The Colombian electorate goes to the polls this weekend in a runoff that pits a former guerrilla fighter against a conservative businessman with ties to Donald Trump. For British investors, the stakes are high: a victory for Gustavo Petro would herald a shift to resource nationalism and suspicious fiscal management, while Rodolfo Hernández’s Laffer-curve populism offers its own brand of risk. The FTSE 250’s exposure to Colombian assets via oil majors and miners means gilt yields could feel the heat from either outcome.
Petro, the leftist candidate who leads in most polls, has pledged to halt new oil exploration and raise taxes on the resource sector. For a country where hydrocarbons account for nearly half of exports, such policies threaten a capital flight reminiscent of Argentina under Fernández. British pension funds with holdings in Ecopetrol or Anglo American’s Colombian operations should brace for volatility. The peso has already weakened 15% this year; a Petro victory could accelerate that slide.
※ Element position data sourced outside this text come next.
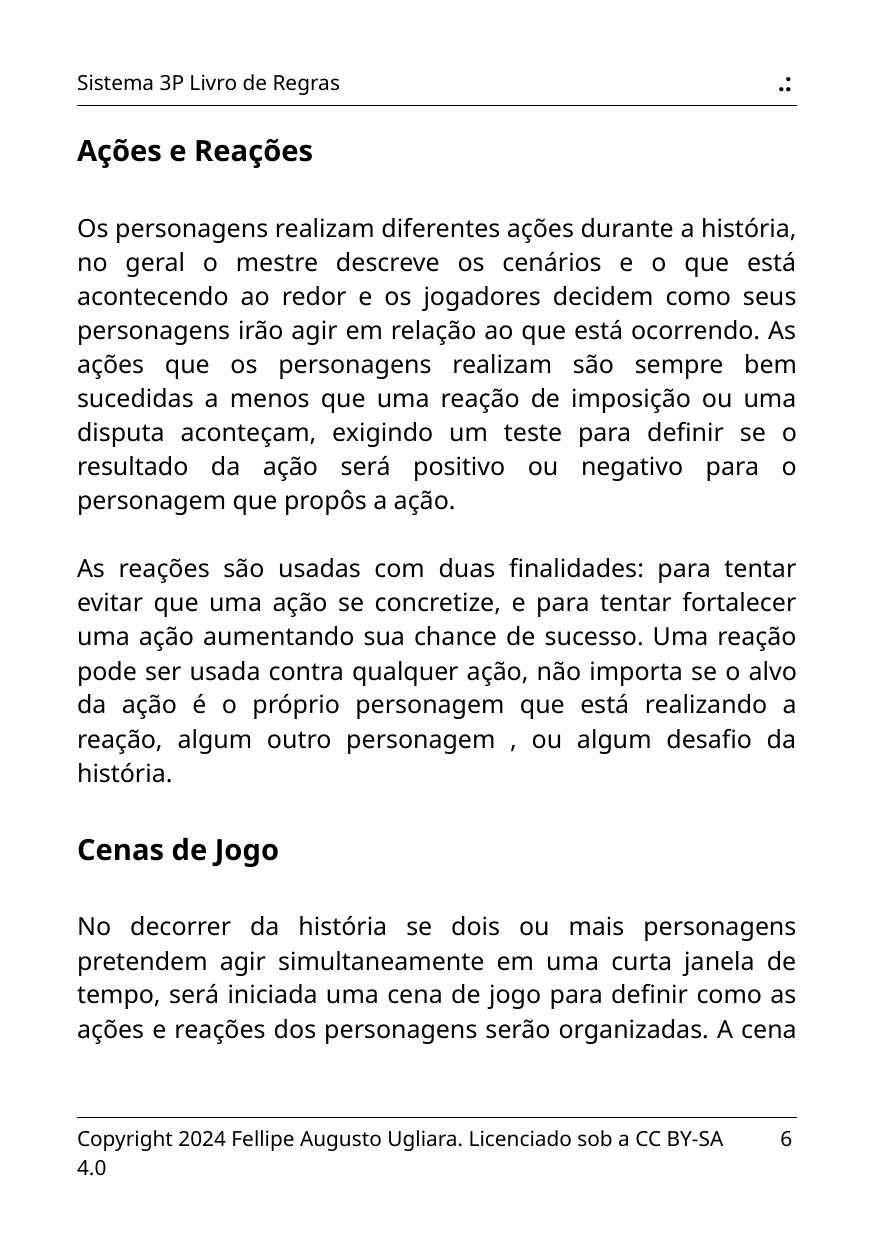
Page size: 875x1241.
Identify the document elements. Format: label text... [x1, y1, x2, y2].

subtitle Ações e Reações [77, 131, 797, 170]
text No decorrer da história se dois ou mais personagens pretendem agir simultaneamente em uma curta janela de tempo, será iniciada uma cena de jogo para definir como as ações e reações dos personagens serão organizadas. A cena [77, 909, 797, 1045]
subtitle Cenas de Jogo [77, 829, 797, 869]
text As reações são usadas com duas finalidades: para tentar evitar que uma ação se concretize, e para tentar fortalecer uma ação aumentando sua chance de sucesso. Uma reação pode ser usada contra qualquer ação, não importa se o alvo da ação é o próprio personagem que está realizando a reação, algum outro personagem , ou algum desafio da história. [77, 551, 797, 789]
text Os personagens realizam diferentes ações durante a história, no geral o mestre descreve os cenários e o que está acontecendo ao redor e os jogadores decidem como seus personagens irão agir em relação ao que está ocorrendo. As ações que os personagens realizam são sempre bem sucedidas a menos que uma reação de imposição ou uma disputa aconteçam, exigindo um teste para definir se o resultado da ação será positivo ou negativo para o personagem que propôs a ação. [77, 210, 797, 517]
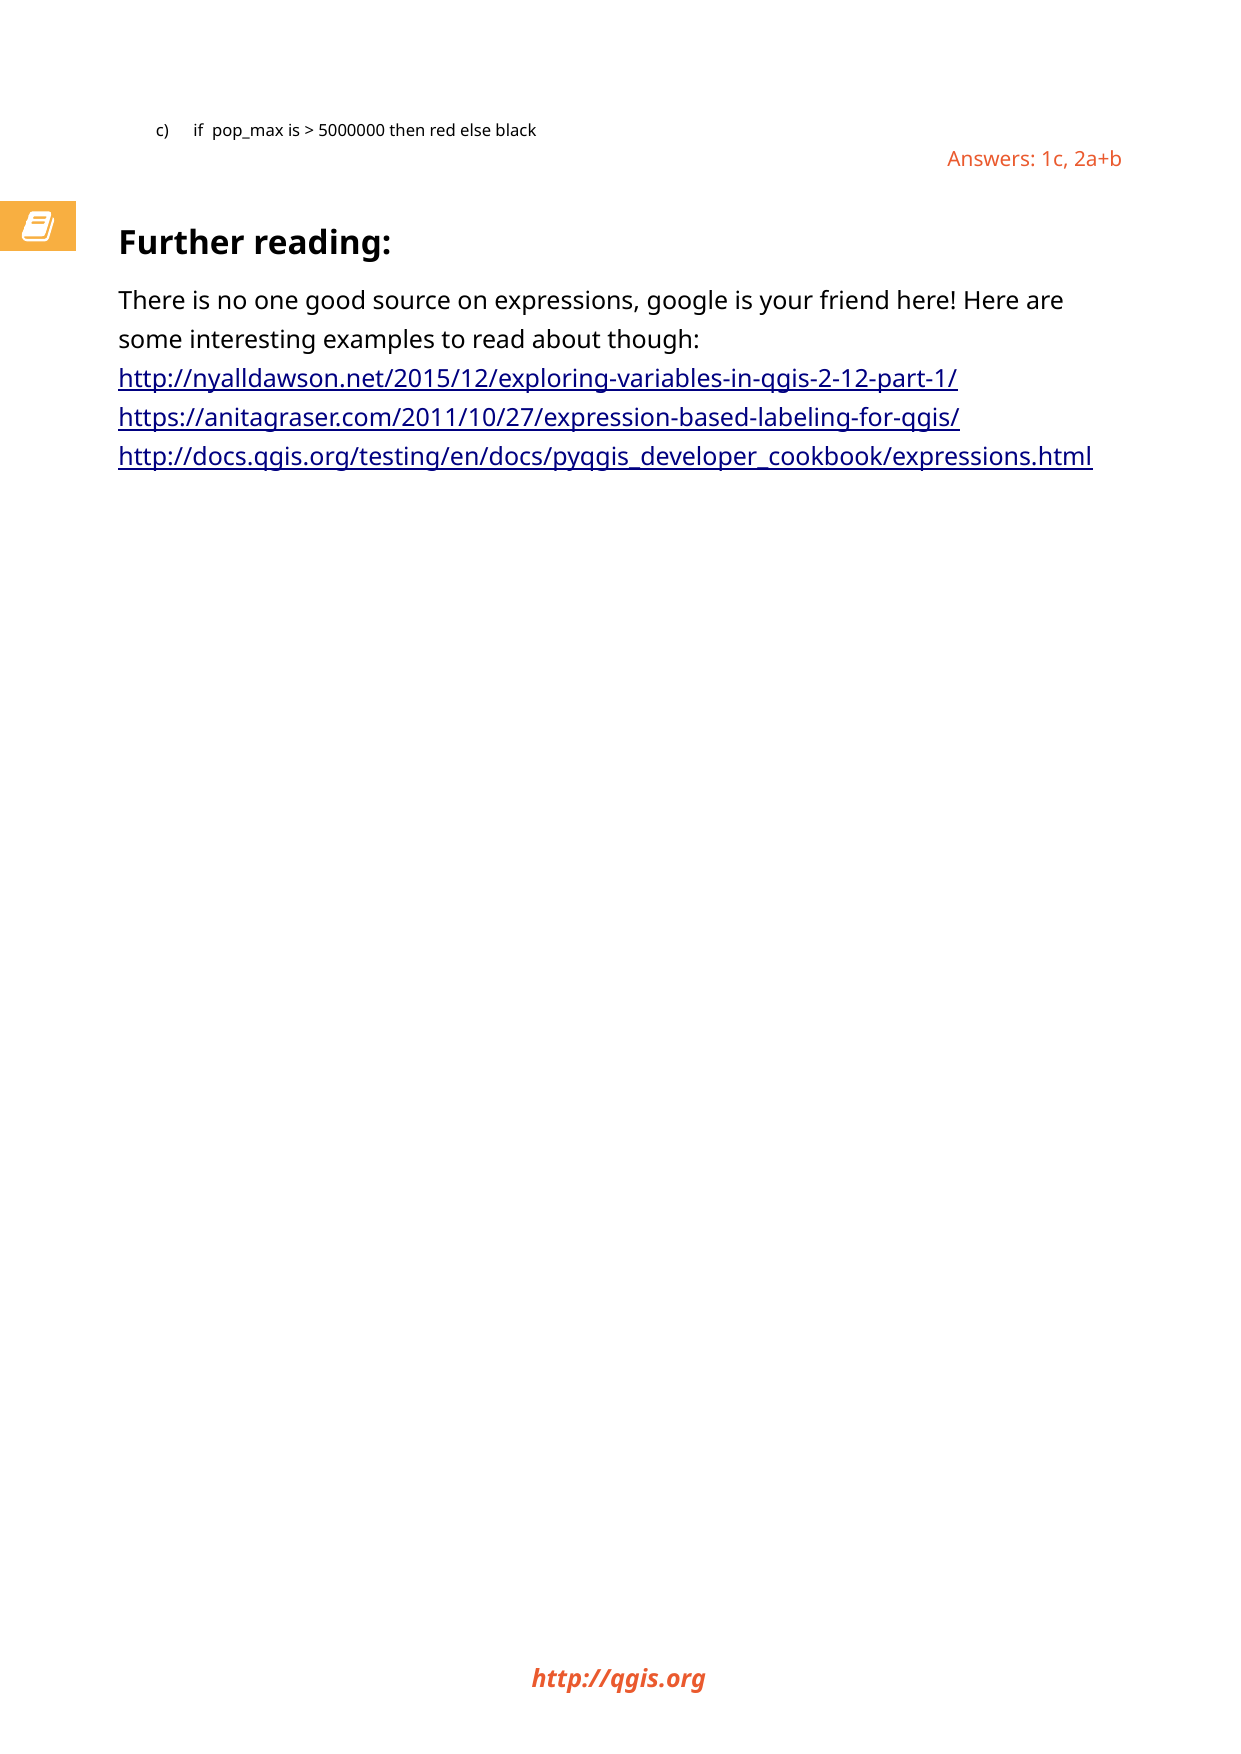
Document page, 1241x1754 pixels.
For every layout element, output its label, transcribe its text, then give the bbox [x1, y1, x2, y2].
Hernández, a former mayor of Bucaramanga, promises a more market-friendly approach but with a similarly expansive fiscal agenda. His proposals for tax cuts and increased spending evoke memories of the UK’s disastrous 2022 mini-budget. The Bank of England will be watching closely: any spike in Colombia’s bond yields could spill over into emerging market contagion, hitting sterling and UK government debt.
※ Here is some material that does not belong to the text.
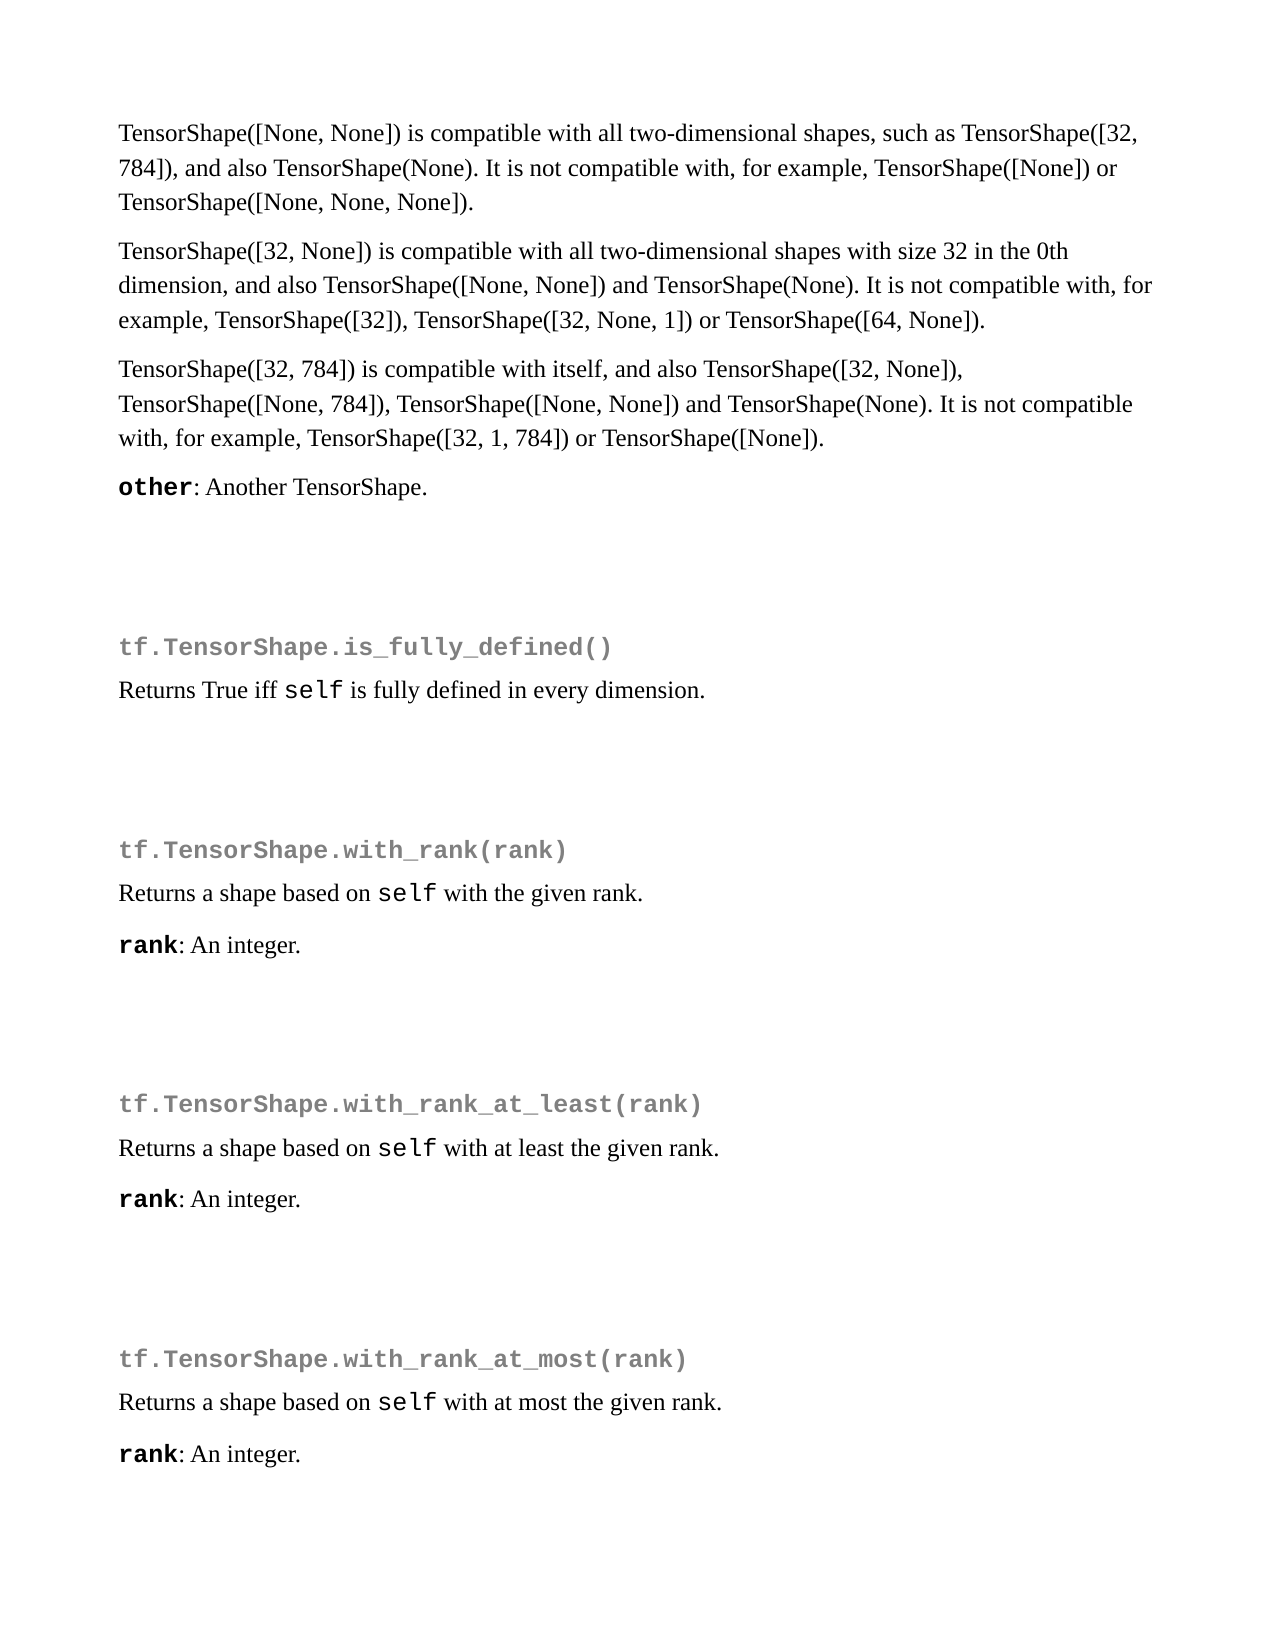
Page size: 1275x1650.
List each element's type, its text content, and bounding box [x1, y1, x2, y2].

Central bank policy is another wildcard. Colombia’s central bank has hiked rates to 9% in an attempt to tame inflation running at 10%. Both candidates have attacked the bank’s independence, promising to exert more control over interest rates. This threatens the credibility that has kept foreign capital flowing into Colombian sovereign bonds, a key reserve asset for UK institutions.
The City remembers all too well the fallout from the 2018 election, when market panic forced the eventual winner Iván Duque to pivot toward a more orthodox economic agenda. History may not repeat, but it rhymes. If Petro wins, expect gilt yields to climb as risk appetite sours. If Hernández triumphs, the initial relief rally could reverse quickly if he presses ahead with unfunded tax cuts.
For now, British asset managers are hedging their bets. The lesson from Colombia is clear: when politicians promise free lunches, investors must pay the bill.